The Coalition government is planning to introduce legislation for mandatory data breach notifications into parliament before an anticipated July 2 federal election, but Australians could once again watch the bill run out of time to be passed.

An exposure draft of the Coalition's bill was published last December and remained open to feedback until early last month.
The government has now revealed that, despite concerns from some of Australia's biggest industry groups, it will push forward with the legislation.
The bill is listed among a host of others proposed for introduction in the 2016 winter sittings of parliament [pdf], which run from May 1 to June 30.
However, the Department of Premier and Cabinet indicated it does not expect to actually pass the legislation within the brief sitting period - parliament will be dissolved and the government will enter caretaker mode after the May 3 budget and the subsequent launch of the election campaign.
This means Australian businesses could, for the second time in three years, watch a bill mandating data breach notifications fail to be passed.

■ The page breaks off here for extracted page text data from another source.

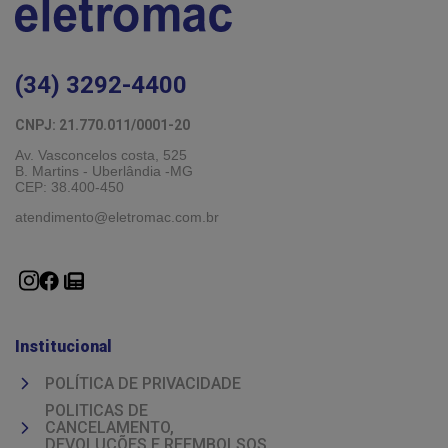
(34) 3292-4400
CNPJ: 21.770.011/0001-20 
Av. Vasconcelos costa, 525
B. Martins - Uberlândia -MG 
CEP: 38.400-450
atendimento@eletromac.com.br
Institucional
POLÍTICA DE PRIVACIDADE
POLITICAS DE
CANCELAMENTO,
DEVOLUÇÕES E REEMBOLSOS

In June 2013, the former Labor government's data breach notifications legislation ran out of time to be heard in the Senate of the last day of sittings before that year's federal election.
It meant the bill lapsed and was not re-introduced after the Labor Party was ousted by the Coalition.

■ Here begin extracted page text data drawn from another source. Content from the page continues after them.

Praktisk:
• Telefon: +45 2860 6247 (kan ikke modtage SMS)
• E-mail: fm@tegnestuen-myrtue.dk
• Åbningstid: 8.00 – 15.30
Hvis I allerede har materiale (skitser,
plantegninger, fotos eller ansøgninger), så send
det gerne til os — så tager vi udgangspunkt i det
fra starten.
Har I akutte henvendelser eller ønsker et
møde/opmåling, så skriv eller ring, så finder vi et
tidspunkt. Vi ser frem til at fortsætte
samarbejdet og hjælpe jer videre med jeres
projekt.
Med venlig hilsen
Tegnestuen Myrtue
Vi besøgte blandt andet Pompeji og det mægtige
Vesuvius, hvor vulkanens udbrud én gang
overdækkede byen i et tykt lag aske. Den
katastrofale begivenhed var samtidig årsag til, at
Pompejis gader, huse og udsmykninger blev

In early 2015 the Coalition government gave itself a deadline to have a data breach notifications scheme operating before the end of the year following the recommendation of a joint committee investigating its data retention scheme, but it missed its deadline.

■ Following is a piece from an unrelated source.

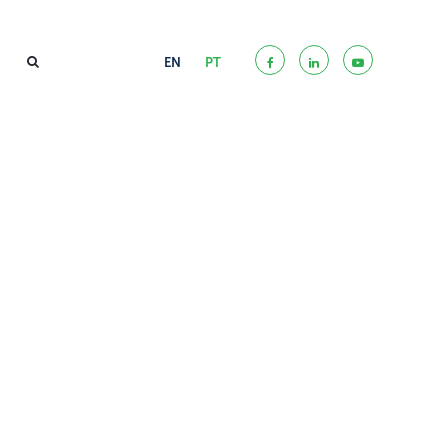
EN
PT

It instead introduced an exposure draft for its own bill on the last day of parliamentary sitting last year.
The Coalition bill is almost identical to Labor's "Privacy Alerts" bill of 2013.
It outlines what the government considers to be a serious breach and details the steps an organisation must take to address one.
It dictates that an entity must notify customers, the privacy commissioner and potentially the media "as soon as practicable after it is aware" or has reasonable grounds to believe a serious data breach has occurred.
The scheme applies only to organisations governed by the Privacy Act. State government organisations and local councils, plus organisations with a turnover less than $3 million a year, will fall outside the legislation.
The privacy commissioner would have the power to chase civil penalties for non-compliance, with individuals facing fines of $340,000 and organisations facing up to $1.7 million.